Most scientific work is published in an academic journal. The idea is that a piece of work is reviewed by your peers, who can either reject it as unacceptable or recommend it for publication (often after implementing some improvements). So everything that appears in academic journals has generally been vetted by at least two experts in the field through this ‘peer review’ system. This is to ensure the quality of work being published, as researchers are judged by their publications when applying for jobs and grants. In some cases, the survival of whole university departments depends on their publication records.
But it’s not just about churning out article after article. There are thousands of journals out there for different scientific fields, each of which with its own level of prestige. And your success as a scientist depends on getting your work published in good-quality journals.
Austral Ecology is the official journal of the Ecological Society of Australia (ESA), and is the premier journal of basic and applied ecology in the Southern Hemisphere. This includes experimental, observational or theoretical studies on terrestrial, marine or freshwater systems. ESA is the main professional association for ecologists in Australia, with over 1,500 members across the country.
As an Associate Editor, I will be responsible for managing several manuscripts per year. This involves finding suitable peer reviewers for each article, and making recommendations of the suitability of that article for publication based on the reviews received.

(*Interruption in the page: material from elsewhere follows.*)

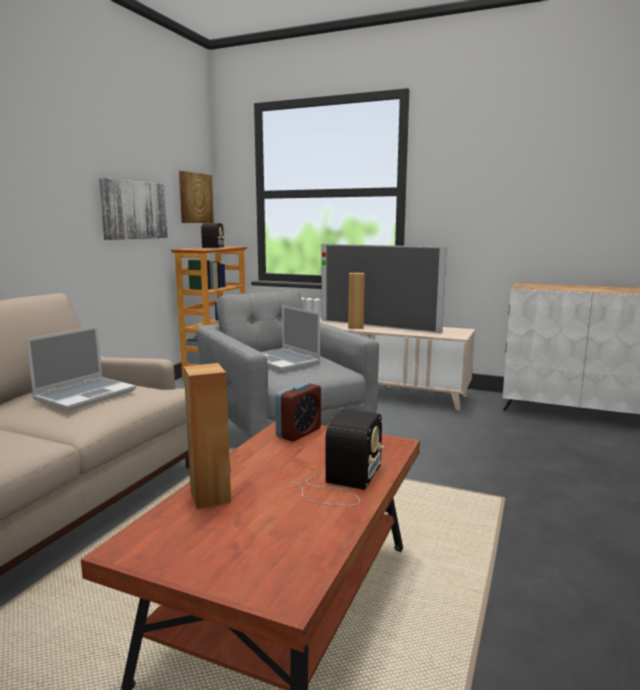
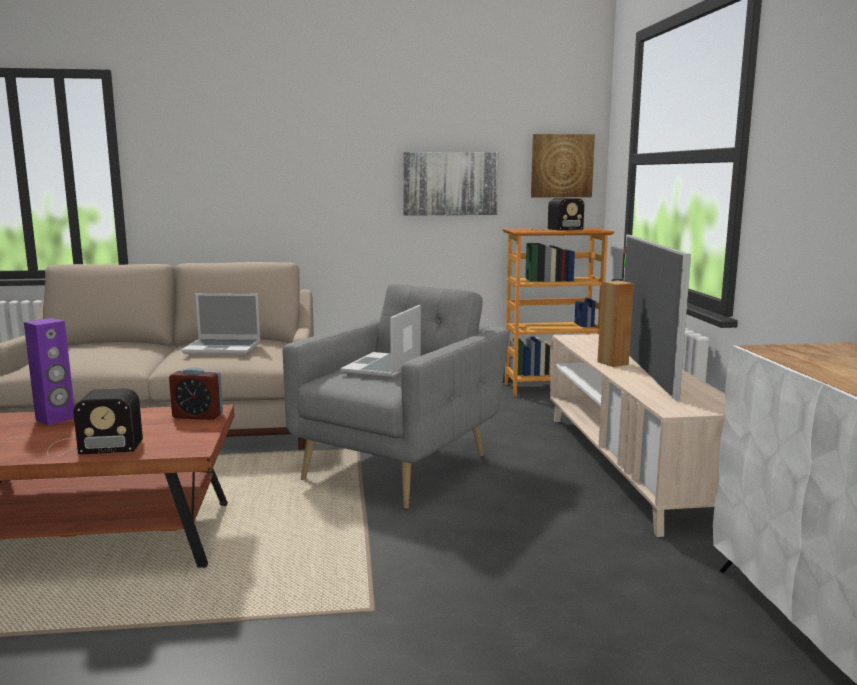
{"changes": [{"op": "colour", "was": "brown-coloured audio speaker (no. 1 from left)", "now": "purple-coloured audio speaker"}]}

From my own experience, I know that a good editor makes all the difference. When publishing my first paper, I received excellent support from the journal editor, who guided me through this overwhelmingly daunting process. I have also received support from an editor in the past when a peer reviewed behaved less-than-professionally when assessing my work. I believe having a good editor can make all the difference for authors – and I look forward to contributing to this process.